* **Item da tarefa**: Extraia as linhas de todas as entradas abaixo e reproduza-as sem nenhuma alteração.

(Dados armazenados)
:::::

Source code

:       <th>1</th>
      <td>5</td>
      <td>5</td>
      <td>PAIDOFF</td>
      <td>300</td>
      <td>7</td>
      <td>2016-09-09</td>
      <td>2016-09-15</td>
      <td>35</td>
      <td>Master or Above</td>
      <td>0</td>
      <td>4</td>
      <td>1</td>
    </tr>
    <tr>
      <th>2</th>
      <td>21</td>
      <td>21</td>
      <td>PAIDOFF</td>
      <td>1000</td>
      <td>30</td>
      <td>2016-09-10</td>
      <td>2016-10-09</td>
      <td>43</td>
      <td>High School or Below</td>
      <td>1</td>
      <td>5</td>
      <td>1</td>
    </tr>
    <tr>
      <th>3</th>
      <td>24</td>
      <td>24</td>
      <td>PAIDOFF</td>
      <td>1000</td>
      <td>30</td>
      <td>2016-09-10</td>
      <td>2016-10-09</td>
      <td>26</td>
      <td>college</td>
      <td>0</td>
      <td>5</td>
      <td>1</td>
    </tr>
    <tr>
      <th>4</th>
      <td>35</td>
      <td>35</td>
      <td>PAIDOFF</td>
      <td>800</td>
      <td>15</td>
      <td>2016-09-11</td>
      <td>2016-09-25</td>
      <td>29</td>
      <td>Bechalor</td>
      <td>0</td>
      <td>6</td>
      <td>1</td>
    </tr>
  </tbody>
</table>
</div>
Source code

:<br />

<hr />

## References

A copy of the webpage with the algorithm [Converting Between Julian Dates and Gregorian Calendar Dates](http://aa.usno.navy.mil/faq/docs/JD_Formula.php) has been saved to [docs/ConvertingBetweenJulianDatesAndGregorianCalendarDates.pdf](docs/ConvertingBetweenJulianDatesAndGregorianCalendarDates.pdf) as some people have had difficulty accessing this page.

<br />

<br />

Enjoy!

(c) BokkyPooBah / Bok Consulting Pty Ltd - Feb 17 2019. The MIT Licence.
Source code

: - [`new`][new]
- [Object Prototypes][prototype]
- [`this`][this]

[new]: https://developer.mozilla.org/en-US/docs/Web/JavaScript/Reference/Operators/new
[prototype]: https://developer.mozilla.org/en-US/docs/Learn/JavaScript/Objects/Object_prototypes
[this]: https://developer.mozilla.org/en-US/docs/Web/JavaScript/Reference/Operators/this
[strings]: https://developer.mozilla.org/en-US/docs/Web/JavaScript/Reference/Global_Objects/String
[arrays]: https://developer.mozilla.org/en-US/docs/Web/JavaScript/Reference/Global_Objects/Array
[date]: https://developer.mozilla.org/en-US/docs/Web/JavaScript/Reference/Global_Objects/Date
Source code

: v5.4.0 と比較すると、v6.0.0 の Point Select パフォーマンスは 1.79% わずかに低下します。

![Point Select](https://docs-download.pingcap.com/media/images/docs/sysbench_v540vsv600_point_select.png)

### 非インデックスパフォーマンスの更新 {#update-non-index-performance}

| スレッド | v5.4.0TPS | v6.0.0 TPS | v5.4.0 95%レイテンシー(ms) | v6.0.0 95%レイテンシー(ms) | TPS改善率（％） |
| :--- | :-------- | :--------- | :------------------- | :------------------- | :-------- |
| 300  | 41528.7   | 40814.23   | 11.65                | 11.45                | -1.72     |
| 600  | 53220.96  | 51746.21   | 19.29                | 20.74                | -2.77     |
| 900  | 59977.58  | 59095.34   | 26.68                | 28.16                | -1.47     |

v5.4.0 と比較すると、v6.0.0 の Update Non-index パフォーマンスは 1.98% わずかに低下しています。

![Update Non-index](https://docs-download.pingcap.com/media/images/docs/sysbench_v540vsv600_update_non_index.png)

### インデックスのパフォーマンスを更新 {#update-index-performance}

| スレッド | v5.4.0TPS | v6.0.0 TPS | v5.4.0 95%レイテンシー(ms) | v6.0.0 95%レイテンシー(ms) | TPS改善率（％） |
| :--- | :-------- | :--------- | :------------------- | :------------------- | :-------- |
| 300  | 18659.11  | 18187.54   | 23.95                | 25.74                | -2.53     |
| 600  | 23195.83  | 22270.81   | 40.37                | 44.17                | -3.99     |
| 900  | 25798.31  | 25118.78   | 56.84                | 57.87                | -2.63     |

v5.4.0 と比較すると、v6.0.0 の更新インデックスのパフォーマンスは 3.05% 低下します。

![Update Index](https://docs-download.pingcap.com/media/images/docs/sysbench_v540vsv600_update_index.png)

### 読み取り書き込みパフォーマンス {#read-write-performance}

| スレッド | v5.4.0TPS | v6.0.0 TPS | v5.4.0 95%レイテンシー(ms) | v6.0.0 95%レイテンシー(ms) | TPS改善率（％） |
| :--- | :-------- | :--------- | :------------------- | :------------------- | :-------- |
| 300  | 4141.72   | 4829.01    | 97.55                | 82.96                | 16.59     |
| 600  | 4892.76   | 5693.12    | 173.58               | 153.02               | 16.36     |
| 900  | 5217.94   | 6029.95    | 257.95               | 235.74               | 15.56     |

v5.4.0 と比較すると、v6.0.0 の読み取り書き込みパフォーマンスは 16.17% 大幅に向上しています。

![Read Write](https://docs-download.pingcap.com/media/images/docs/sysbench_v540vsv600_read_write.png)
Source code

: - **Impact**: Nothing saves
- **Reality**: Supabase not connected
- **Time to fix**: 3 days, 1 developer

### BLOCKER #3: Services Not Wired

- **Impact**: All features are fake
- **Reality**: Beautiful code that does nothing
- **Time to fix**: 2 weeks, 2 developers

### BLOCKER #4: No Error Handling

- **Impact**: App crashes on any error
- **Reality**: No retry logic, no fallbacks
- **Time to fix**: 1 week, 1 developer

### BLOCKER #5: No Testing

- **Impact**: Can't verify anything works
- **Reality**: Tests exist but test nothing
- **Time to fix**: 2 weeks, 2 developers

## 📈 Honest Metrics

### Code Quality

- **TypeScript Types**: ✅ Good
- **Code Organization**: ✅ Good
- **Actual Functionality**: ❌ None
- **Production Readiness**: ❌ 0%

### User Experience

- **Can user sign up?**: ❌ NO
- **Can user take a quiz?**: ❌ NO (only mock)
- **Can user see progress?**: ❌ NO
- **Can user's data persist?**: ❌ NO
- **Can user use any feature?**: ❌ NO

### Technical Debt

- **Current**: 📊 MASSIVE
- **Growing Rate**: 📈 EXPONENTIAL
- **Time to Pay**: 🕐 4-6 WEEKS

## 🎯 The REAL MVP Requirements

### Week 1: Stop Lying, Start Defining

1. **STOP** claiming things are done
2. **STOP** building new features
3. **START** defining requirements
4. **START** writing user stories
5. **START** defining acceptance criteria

:::::

* **Resultado do exercício**:
Source code

:       <th>1</th>
      <td>5</td>
      <td>5</td>
      <td>PAIDOFF</td>
      <td>300</td>
      <td>7</td>
      <td>2016-09-09</td>
      <td>2016-09-15</td>
      <td>35</td>
      <td>Master or Above</td>
      <td>0</td>
      <td>4</td>
      <td>1</td>
    </tr>
    <tr>
      <th>2</th>
      <td>21</td>
      <td>21</td>
      <td>PAIDOFF</td>
      <td>1000</td>
      <td>30</td>
      <td>2016-09-10</td>
      <td>2016-10-09</td>
      <td>43</td>
      <td>High School or Below</td>
      <td>1</td>
      <td>5</td>
      <td>1</td>
    </tr>
    <tr>
      <th>3</th>
      <td>24</td>
      <td>24</td>
      <td>PAIDOFF</td>
      <td>1000</td>
      <td>30</td>
      <td>2016-09-10</td>
      <td>2016-10-09</td>
      <td>26</td>
      <td>college</td>
      <td>0</td>
      <td>5</td>
      <td>1</td>
    </tr>
    <tr>
      <th>4</th>
      <td>35</td>
      <td>35</td>
      <td>PAIDOFF</td>
      <td>800</td>
      <td>15</td>
      <td>2016-09-11</td>
      <td>2016-09-25</td>
      <td>29</td>
      <td>Bechalor</td>
      <td>0</td>
      <td>6</td>
      <td>1</td>
    </tr>
  </tbody>
</table>
</div>
Source code

:<br />

<hr />

## References

A copy of the webpage with the algorithm [Converting Between Julian Dates and Gregorian Calendar Dates](http://aa.usno.navy.mil/faq/docs/JD_Formula.php) has been saved to [docs/ConvertingBetweenJulianDatesAndGregorianCalendarDates.pdf](docs/ConvertingBetweenJulianDatesAndGregorianCalendarDates.pdf) as some people have had difficulty accessing this page.

<br />

<br />

Enjoy!

(c) BokkyPooBah / Bok Consulting Pty Ltd - Feb 17 2019. The MIT Licence.
Source code

: - [`new`][new]
- [Object Prototypes][prototype]
- [`this`][this]

[new]: https://developer.mozilla.org/en-US/docs/Web/JavaScript/Reference/Operators/new
[prototype]: https://developer.mozilla.org/en-US/docs/Learn/JavaScript/Objects/Object_prototypes
[this]: https://developer.mozilla.org/en-US/docs/Web/JavaScript/Reference/Operators/this
[strings]: https://developer.mozilla.org/en-US/docs/Web/JavaScript/Reference/Global_Objects/String
[arrays]: https://developer.mozilla.org/en-US/docs/Web/JavaScript/Reference/Global_Objects/Array
[date]: https://developer.mozilla.org/en-US/docs/Web/JavaScript/Reference/Global_Objects/Date
Source code

: v5.4.0 と比較すると、v6.0.0 の Point Select パフォーマンスは 1.79% わずかに低下します。

![Point Select](https://docs-download.pingcap.com/media/images/docs/sysbench_v540vsv600_point_select.png)

### 非インデックスパフォーマンスの更新 {#update-non-index-performance}

| スレッド | v5.4.0TPS | v6.0.0 TPS | v5.4.0 95%レイテンシー(ms) | v6.0.0 95%レイテンシー(ms) | TPS改善率（％） |
| :--- | :-------- | :--------- | :------------------- | :------------------- | :-------- |
| 300  | 41528.7   | 40814.23   | 11.65                | 11.45                | -1.72     |
| 600  | 53220.96  | 51746.21   | 19.29                | 20.74                | -2.77     |
| 900  | 59977.58  | 59095.34   | 26.68                | 28.16                | -1.47     |

v5.4.0 と比較すると、v6.0.0 の Update Non-index パフォーマンスは 1.98% わずかに低下しています。

![Update Non-index](https://docs-download.pingcap.com/media/images/docs/sysbench_v540vsv600_update_non_index.png)

### インデックスのパフォーマンスを更新 {#update-index-performance}

| スレッド | v5.4.0TPS | v6.0.0 TPS | v5.4.0 95%レイテンシー(ms) | v6.0.0 95%レイテンシー(ms) | TPS改善率（％） |
| :--- | :-------- | :--------- | :------------------- | :------------------- | :-------- |
| 300  | 18659.11  | 18187.54   | 23.95                | 25.74                | -2.53     |
| 600  | 23195.83  | 22270.81   | 40.37                | 44.17                | -3.99     |
| 900  | 25798.31  | 25118.78   | 56.84                | 57.87                | -2.63     |

v5.4.0 と比較すると、v6.0.0 の更新インデックスのパフォーマンスは 3.05% 低下します。

![Update Index](https://docs-download.pingcap.com/media/images/docs/sysbench_v540vsv600_update_index.png)

### 読み取り書き込みパフォーマンス {#read-write-performance}

| スレッド | v5.4.0TPS | v6.0.0 TPS | v5.4.0 95%レイテンシー(ms) | v6.0.0 95%レイテンシー(ms) | TPS改善率（％） |
| :--- | :-------- | :--------- | :------------------- | :------------------- | :-------- |
| 300  | 4141.72   | 4829.01    | 97.55                | 82.96                | 16.59     |
| 600  | 4892.76   | 5693.12    | 173.58               | 153.02               | 16.36     |
| 900  | 5217.94   | 6029.95    | 257.95               | 235.74               | 15.56     |

v5.4.0 と比較すると、v6.0.0 の読み取り書き込みパフォーマンスは 16.17% 大幅に向上しています。

![Read Write](https://docs-download.pingcap.com/media/images/docs/sysbench_v540vsv600_read_write.png)
Source code

: - **Impact**: Nothing saves
- **Reality**: Supabase not connected
- **Time to fix**: 3 days, 1 developer

### BLOCKER #3: Services Not Wired

- **Impact**: All features are fake
- **Reality**: Beautiful code that does nothing
- **Time to fix**: 2 weeks, 2 developers

### BLOCKER #4: No Error Handling

- **Impact**: App crashes on any error
- **Reality**: No retry logic, no fallbacks
- **Time to fix**: 1 week, 1 developer

### BLOCKER #5: No Testing

- **Impact**: Can't verify anything works
- **Reality**: Tests exist but test nothing
- **Time to fix**: 2 weeks, 2 developers

## 📈 Honest Metrics

### Code Quality

- **TypeScript Types**: ✅ Good
- **Code Organization**: ✅ Good
- **Actual Functionality**: ❌ None
- **Production Readiness**: ❌ 0%

### User Experience

- **Can user sign up?**: ❌ NO
- **Can user take a quiz?**: ❌ NO (only mock)
- **Can user see progress?**: ❌ NO
- **Can user's data persist?**: ❌ NO
- **Can user use any feature?**: ❌ NO

### Technical Debt

- **Current**: 📊 MASSIVE
- **Growing Rate**: 📈 EXPONENTIAL
- **Time to Pay**: 🕐 4-6 WEEKS

## 🎯 The REAL MVP Requirements

### Week 1: Stop Lying, Start Defining

1. **STOP** claiming things are done
2. **STOP** building new features
3. **START** defining requirements
4. **START** writing user stories
5. **START** defining acceptance criteria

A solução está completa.